L’ISTEAH assure un enseignement universitaire scientifique et technologique de 2e et 3e cycles en Haïti grâce à un important réseau de partenaires universitaires régionaux et internationaux. Les cours sont donnés sur des sites répartis dans sept villes d’Haïti et retransmis par vidéoconférence, ce qui permet aux étudiants et aux étudiantes vivant dans des régions isolées de les suivre. 

Rappelant la présence à ce colloque d’une dizaine d’étudiants de l’ISTEAH en stage de recherche (maitrise, doctorat et post-doc) dans des universités du Canada et en bidiplomation au Québec, ce colloque permet à ces stagiaires d’effectuer des échanges avec des grandes personnalités du monde scientifique et technologique tout en leur donnant accès de présenter leur travail de recherche. 

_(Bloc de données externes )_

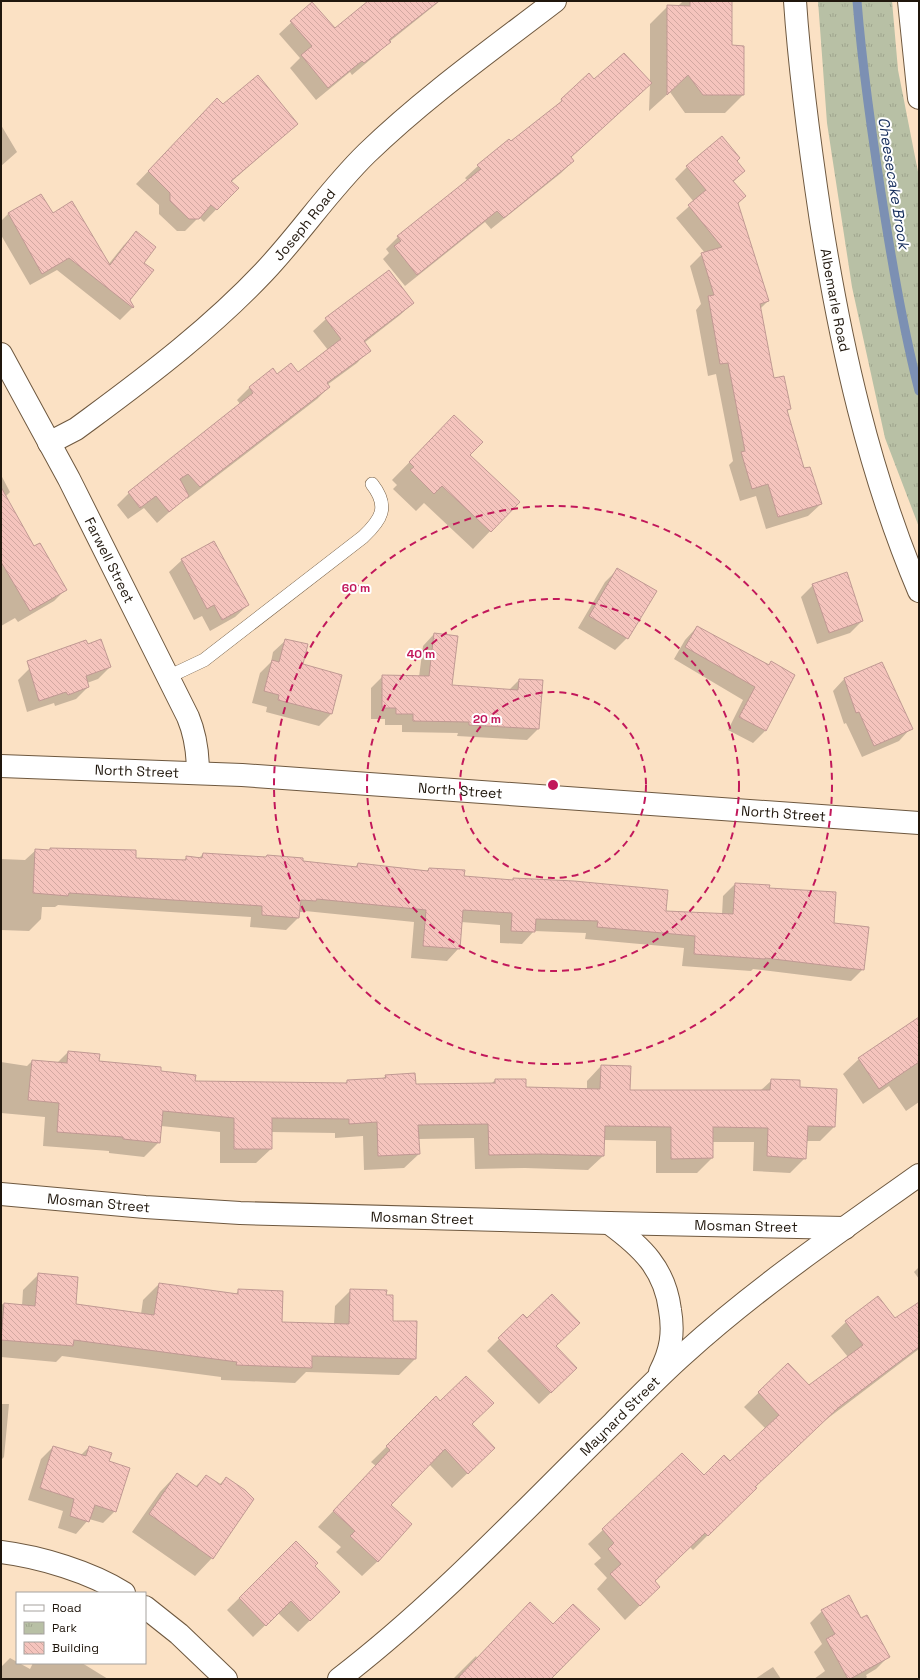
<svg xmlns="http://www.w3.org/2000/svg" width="920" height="1680" font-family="'Space Grotesk',sans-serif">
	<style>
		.park { fill: url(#park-tufts) }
		.shadow { fill: #0003 }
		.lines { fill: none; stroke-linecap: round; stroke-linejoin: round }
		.stream { stroke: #7c90b3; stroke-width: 9 }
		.building { fill: url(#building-back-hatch); stroke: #c09993 }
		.lane-casing { stroke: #6e583f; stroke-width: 14 }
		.street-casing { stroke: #6e583f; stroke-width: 24 }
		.secondary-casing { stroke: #6e583f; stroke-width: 24 }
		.lane { stroke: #fff; stroke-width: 13 }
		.street { stroke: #fff; stroke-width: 22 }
		.secondary { stroke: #fff; stroke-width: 22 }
		.ring { fill: none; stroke: #c2185b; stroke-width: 2; stroke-dasharray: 7 5 }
		.labels { text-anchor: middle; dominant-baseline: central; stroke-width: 4; stroke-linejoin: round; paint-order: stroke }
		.street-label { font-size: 14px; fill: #20170d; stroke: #fff }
		.water-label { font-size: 15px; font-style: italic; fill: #162e5c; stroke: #fff }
		.centre { fill: #c2185b; stroke: #fff; stroke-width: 2 }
		.ring-label { font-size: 12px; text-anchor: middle; font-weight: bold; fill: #c2185b; stroke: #fff; stroke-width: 4; stroke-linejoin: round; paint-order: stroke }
	</style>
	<defs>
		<pattern id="park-tufts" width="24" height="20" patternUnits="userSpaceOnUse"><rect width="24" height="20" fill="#b8c0a5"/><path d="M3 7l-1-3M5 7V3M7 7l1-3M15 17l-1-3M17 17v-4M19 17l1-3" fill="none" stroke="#9ea48d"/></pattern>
		<pattern id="building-back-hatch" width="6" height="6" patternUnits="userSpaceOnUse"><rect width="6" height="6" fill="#f5c4bd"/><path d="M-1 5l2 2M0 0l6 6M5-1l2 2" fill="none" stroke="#d2a8a1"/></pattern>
	</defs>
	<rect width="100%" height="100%" fill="#fbe1c4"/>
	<path class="park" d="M818,1H892L898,70L919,177V527L885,438L852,287L827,123Z"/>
	<path class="shadow" d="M370,1H440L389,42L377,54L352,75L350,72L316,100L290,68L300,58L279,34L312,3L335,29Z
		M683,1H731V46L743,95L725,113H685L670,92L649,111L650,84L570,158L573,161L561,173L491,229L485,222L405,286L383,259L389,253L386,249L398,237L468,181L465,178L478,166L509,140L511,143L550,112L589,75L594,80L650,82V24L668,6H678Z
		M223,106L297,124L231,182L237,188L204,222L199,217L185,231H177L159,214V205L136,184L205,112Z
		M1,125L17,152L1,166Z
		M735,161L744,171L733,182L745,196L737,204L768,301L760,309L773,379L790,409L786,412L804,469L821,504L808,516L766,529L756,496L740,501L729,465L733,461L716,374L708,376L696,310L701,304L690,266L702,254L705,253L676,218L694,202L675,179L687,167Z
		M41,195L52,214L108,265L124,245L136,233L143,263L129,300L133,307L120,320L57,270L30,285L1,235V221L8,214Z
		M413,303L400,315L364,343L369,350L357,363L327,385L329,387L317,399L187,499L186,497L157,523L144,508L128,519L117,505L129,493L241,405L237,400L249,388L273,370L277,375L298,374L328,350L313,331L326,319Z
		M437,434L469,455L518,502L473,549L424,503L416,511L393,489L397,485L392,480Z
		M1,475L10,492L5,497L34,548L65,590L54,601L18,622L15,618L1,626Z
		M182,560L248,605L235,617L210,631L202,616L194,620L169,572Z
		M618,569L627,638L615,650L578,628L605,582Z
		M813,585L862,621L850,633L817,644L801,597Z
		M697,627L769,665L794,675L765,731L753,743L728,730L743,700L674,659L685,640Z
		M434,634L451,686L509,690L519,680L538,729L527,740L457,736L458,733L402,732V725H385V719H371V688L383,676L419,677L423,646Z
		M286,640L331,714L319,726L266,712L267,707L252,703L260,673L271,662L273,652Z
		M87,645L110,667L98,679L87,683L88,687L76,699L55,706L54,703L27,712L18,680L30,668Z
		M845,678L911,728L899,741L862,757L846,723L844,724L833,691Z
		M51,849L135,859L183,861L187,857L199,858L203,854L354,868L358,864L426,871L429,869L463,877L665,912L722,915L723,896L735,884L768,888L833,924L863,969L851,981L753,969L751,971L682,966L684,948L585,939L586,933L534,931L522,944L500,943V925L461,922L459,948L447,961L411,958L414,922L305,911L303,912H299L298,918L286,930L250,927L251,917L58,905L55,907H42L41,919L29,931L1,930V859L25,860L36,850L48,851Z
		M919,1018V1102L906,1111L889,1086L863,1104L843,1074L859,1059Z
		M68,1052L98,1062L160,1072L194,1082L345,1084L347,1081L382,1079L386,1076L415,1085L491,1084L495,1080L525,1088L587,1090V1081L601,1066L629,1091H760L772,1080L799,1088L834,1127L820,1141H806L805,1158L790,1173L753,1171L754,1142H712V1158L697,1173H656V1141L604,1140L603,1156L588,1170L525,1168L475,1169L474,1138L418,1139L419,1154L404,1168L364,1170L363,1136L335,1138V1133L271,1132V1149L256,1163H220V1132L161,1126L159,1142L144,1157L109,1153V1151L43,1146L45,1117L1,1113V1062L27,1066L32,1061L57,1063Z
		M919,1267V1279L914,1272Z
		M39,1274L75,1305L141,1314L143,1300L159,1284L235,1295L239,1290L281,1323L334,1324L335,1306L351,1290L385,1296L392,1322L415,1359L399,1375L306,1372L295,1383L221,1380V1377L62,1356L56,1362L1,1357V1304L22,1306L23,1290Z
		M878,1298L895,1320L919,1303V1349L823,1422L754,1487L755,1488L693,1550L690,1547L654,1582L659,1587L625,1620L597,1589L607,1578L594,1564L601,1558L588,1544L682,1455L704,1477L730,1463L766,1429L744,1407L787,1365L809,1387L848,1357L831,1336L846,1322Z
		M523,1315L555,1347L564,1380L539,1404L487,1351Z
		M436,1398L494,1448L452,1488L429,1464L390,1505L378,1561L362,1576L336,1552L341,1547L318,1527L376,1466L371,1462Z
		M1,1404H9L4,1457L1,1460Z
		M53,1447L81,1455L89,1447L108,1462L115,1511L103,1523L89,1519L76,1534L58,1528L63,1511L28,1500L41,1459Z
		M177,1474L195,1487L206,1476L219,1485L226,1478L212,1558L195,1576L132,1532L160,1492Z
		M296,1542L314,1567L339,1592L298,1632L278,1613L253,1637L227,1610Z
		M822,1611L861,1620L888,1657L876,1669L866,1675L867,1677L865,1679H814L825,1671L814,1652L822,1644L810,1623Z
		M476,1656L477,1658L550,1679H453Z
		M10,1658L30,1669L33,1663H82L108,1679H1V1667Z
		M773,1667L781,1679H755Z"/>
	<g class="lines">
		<path class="stream" d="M857,1C863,76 874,150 886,224C895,280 905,336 919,391"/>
	</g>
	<path class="building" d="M368,1H439L389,40L391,42L364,63L362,61L328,88L301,55L312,46L290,21L312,2L335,28Z
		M690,1H732V45L744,46V95H703L688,75L667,95V5L690,6Z
		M624,53L652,83L571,157L574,161L504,218L497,211L417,275L394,246L401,241L397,236L481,169L477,165L509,139L511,141L562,101L561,99L589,73L594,79Z
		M258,75L298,124L231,181L239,188L217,210L211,205L199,219H189L170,201V193L148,171L217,98L223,104Z
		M722,136L740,158L737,161L745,171L733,181L746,196L738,203L769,301L760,304L774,378L784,376L791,409L787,410L804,468L810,467L822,504L778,517L768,484L752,489L741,452L745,451L728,363L720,364L708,296L714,295L701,253L722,247L688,205L706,190L686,166Z
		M41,194L53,213L72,201L110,265L136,231L156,247L144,263L154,270L130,300L134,307L133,308L69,258L42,274L8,213Z
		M389,270L414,303L364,341L371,351L327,383L330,387L200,487L188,474L180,479L189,496L169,512L156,496L140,508L128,492L253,393L249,387L273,368L277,374L291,363L298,372L341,339L325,318Z
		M454,415L483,442L470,455L520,502L491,532L442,486L434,494L410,470L414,467L409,462Z
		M1,487L34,546L40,543L67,590L30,611L1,562Z
		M214,541L249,605L222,620L214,605L207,609L181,559Z
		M617,568L657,591L628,639L589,616Z
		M847,572L863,621L829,633L812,584Z
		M697,626L769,665L771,661L795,675L766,731L739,717L755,687L685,647Z
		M434,633L458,636L452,685L518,690L519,679L543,680L539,729L469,725V722L413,721V714H396V708H382V675L429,676Z
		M101,639L111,667L86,676L89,687L68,695L66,692L39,701L27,661L86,640L88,644Z
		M285,639L308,644L303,664L342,675L332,714L278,700L279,695L264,691L272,660L279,662Z
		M882,662L913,729L874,746L859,712L856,713L844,678Z
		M50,848L136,850V858L186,860V856L202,858L203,853L266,857L267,855L303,858V861L357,867L358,863L428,871L429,868L465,870L464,876L513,880V878L574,881L668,890L666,911L733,914L735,883L770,885L769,888L836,892L834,923L869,927L864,970L765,958V959L694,954L695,936L597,927L598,921L536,919L535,932L511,931L512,913L463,910L460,949L423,946L426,910L317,899L316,901L301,900L299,918L262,915V906L69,893L68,896L33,893L35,849L50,850Z
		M919,1017V1062L879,1089L858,1058Z
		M68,1051L100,1054L99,1061L161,1067V1071L196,1075L195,1081L347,1083V1080L386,1078L385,1075L415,1073L416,1084L495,1083V1079H526V1087L600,1089L601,1065L631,1066L630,1090H770L771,1079L800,1080V1087L837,1089L835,1127L808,1126L806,1159L767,1156L768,1128L713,1127V1158L671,1159V1127L605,1126L604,1156L540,1154L489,1155L488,1124L418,1125L420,1154L378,1156L377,1122L349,1124V1119L272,1118V1149H234V1118L163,1111L160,1143L123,1139V1137L57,1132L59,1103L28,1100L32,1060L67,1063Z
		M38,1273L78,1277L76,1304L154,1315L159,1283L238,1294V1289L283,1291L282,1322L349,1324L350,1289L387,1290L386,1295H393V1321H417L416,1359L312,1356V1368L236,1365L237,1362L74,1340L73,1346L1,1340L4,1303L35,1306Z
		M552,1294L580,1323L556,1346L577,1368L551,1393L498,1338L523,1314L527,1318Z
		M878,1296L895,1318L919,1302V1347L838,1408L755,1487L757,1488L708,1536L705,1533L655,1581L660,1587L640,1606L610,1574L621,1564L608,1549L614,1543L602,1529L682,1453L704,1475L724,1455L730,1461L779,1415L758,1392L788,1363L809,1385L863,1345L845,1321Z
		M466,1376L494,1403L472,1424L495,1448L468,1474L445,1449L391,1505L412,1524L378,1562L350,1536L355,1531L333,1511L390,1450L386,1446L436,1396L440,1401Z
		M53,1446L86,1456L89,1446L112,1453L109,1461L130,1468L116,1512L95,1505L89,1522L70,1516L74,1499L40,1488Z
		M177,1473L197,1487L206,1475L221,1485L226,1477L245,1490L254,1499L213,1559L149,1514Z
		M296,1541L318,1563L315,1566L340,1592L310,1621L291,1601L266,1626L239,1598Z
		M849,1595L861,1618L867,1615L890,1657L850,1679H848L826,1639L835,1634L821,1610Z
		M530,1602L553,1624L573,1604L600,1629L551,1679H457Z"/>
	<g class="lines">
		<defs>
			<path id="lane" d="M168,677L204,660L213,653L363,537C381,520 390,507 372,484"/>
			<g id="street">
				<path id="s1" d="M795,1C800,75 810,148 821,221C841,347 869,473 919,591"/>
				<path d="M909,1L919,98"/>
				<path id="s2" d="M1,354L69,479L188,717C196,736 198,753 198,773"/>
				<path id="s3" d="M49,443L76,429L91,418C152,373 212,327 264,272C300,234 329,190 367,153C425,97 491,50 555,1"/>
				<path id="s4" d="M1,1194L145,1207L240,1213L609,1223L845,1228"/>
				<path d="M609,1223C642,1247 665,1269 670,1310C674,1333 671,1351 660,1372"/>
				<path d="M1,1552C41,1557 90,1572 124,1593"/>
				<path d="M145,1607L179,1634L226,1679"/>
				<path id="s5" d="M339,1679C438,1603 524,1510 613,1423C637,1399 660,1375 685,1353C758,1287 839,1232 919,1175"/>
			</g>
			<g id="secondary">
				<path id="s6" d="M1,766L242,775L919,823"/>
			</g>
		</defs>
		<use href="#lane" class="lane-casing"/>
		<use href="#street" class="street-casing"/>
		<use href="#secondary" class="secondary-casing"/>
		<use href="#lane" class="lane"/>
		<use href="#street" class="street"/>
		<use href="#secondary" class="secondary"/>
	</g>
	<g class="ring">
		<circle cx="553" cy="785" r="93"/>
		<circle cx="553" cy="785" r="186"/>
		<circle cx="553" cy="785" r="279"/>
	</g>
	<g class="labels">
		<g class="street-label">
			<text stroke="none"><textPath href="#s3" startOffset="338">Joseph Road</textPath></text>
			<text stroke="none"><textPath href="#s1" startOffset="302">Albemarle Road</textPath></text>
			<text stroke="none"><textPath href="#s2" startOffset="233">Farwell Street</textPath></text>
			<text stroke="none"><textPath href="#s6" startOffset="136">North Street</textPath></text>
			<text stroke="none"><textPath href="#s6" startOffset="460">North Street</textPath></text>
			<text stroke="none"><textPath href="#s6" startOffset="784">North Street</textPath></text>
			<text stroke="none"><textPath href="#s4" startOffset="98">Mosman Street</textPath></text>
			<text stroke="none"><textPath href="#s4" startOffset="422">Mosman Street</textPath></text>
			<text stroke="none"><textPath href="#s4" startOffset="746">Mosman Street</textPath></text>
			<text stroke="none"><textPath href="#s5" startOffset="385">Maynard Street</textPath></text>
		</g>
		<g class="water-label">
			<text transform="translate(894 183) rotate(81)">Cheesecake Brook</text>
		</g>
	</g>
	<circle cx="553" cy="785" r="6" class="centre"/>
	<g class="ring-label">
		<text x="356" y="592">60 m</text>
		<text x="421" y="658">40 m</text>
		<text x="487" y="723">20 m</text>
	</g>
	<rect width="920" height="1680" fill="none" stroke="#20170d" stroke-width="4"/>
	<rect x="16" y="1592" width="130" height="72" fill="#ffffff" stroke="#a6a29e"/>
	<rect x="24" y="1605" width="20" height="6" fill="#ffffff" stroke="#a6a29e"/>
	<text x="52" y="1612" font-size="12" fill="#20170d">Road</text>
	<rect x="24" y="1622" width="20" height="12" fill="url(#park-tufts)" stroke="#a6a29e"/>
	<text x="52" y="1632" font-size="12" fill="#20170d">Park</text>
	<rect x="24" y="1642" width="20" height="12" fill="url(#building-back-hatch)" stroke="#a6a29e"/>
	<text x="52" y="1652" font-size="12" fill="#20170d">Building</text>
</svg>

En somme, ce colloque via les différentes présentations scientifiques, pose le premier jalon du génie humanitaire dans le monde comme une approche scientifique devant être prise en compte dans tous les projets, programmes, portefeuilles. Car, comme l’énonçait professeur Samuel Pierre, il n’en vaut pas grand-chose de mesurer les résultats des projets avec des phrases qui ne tiennent pas compte de l’amélioration des conditions et du niveau de vie des parties prenantes des projets, particulièrement des bénéficiaires. Dans cette lignée, un outil en ligne ou mieux encore un système de mesure et d’analyse de l’amélioration du niveau de vie des populations comme instrument d’évaluation de l’efficacité de projets de développement a été présenté par Franjieh El Khoury, Samuel Pierre et Raymond Kernizan. Cet outil sera d’une grande utilité pour évaluer les résultats durables des projets de développement mis en œuvre dans tous les pays du monde via des meilleurs indicateurs. Dans les années qui viennent, le génie humanitaire deviendra l’une des meilleures approches scientifiques et domaines d’études universitaires en termes de durabilité socio-économique, environnementale, technologiques (appropriées) et innovante. 

Pour conclure, le port étandard du Génie humanitaire, Samuel Pierre,  fait croire que ce colloque constitue une opportunité pour les deux universités partenaires, à savoir l’Institut des Sciences, des Technologies et des Études avancées d’Haïti (ISTEAH) et Polytechnique Montréal, afin de promouvoir l’émergence de cette nouvelle discipline de Génie Humanitaire et de mieux réconcilier la science et la technologie avec les préoccupations citoyennes.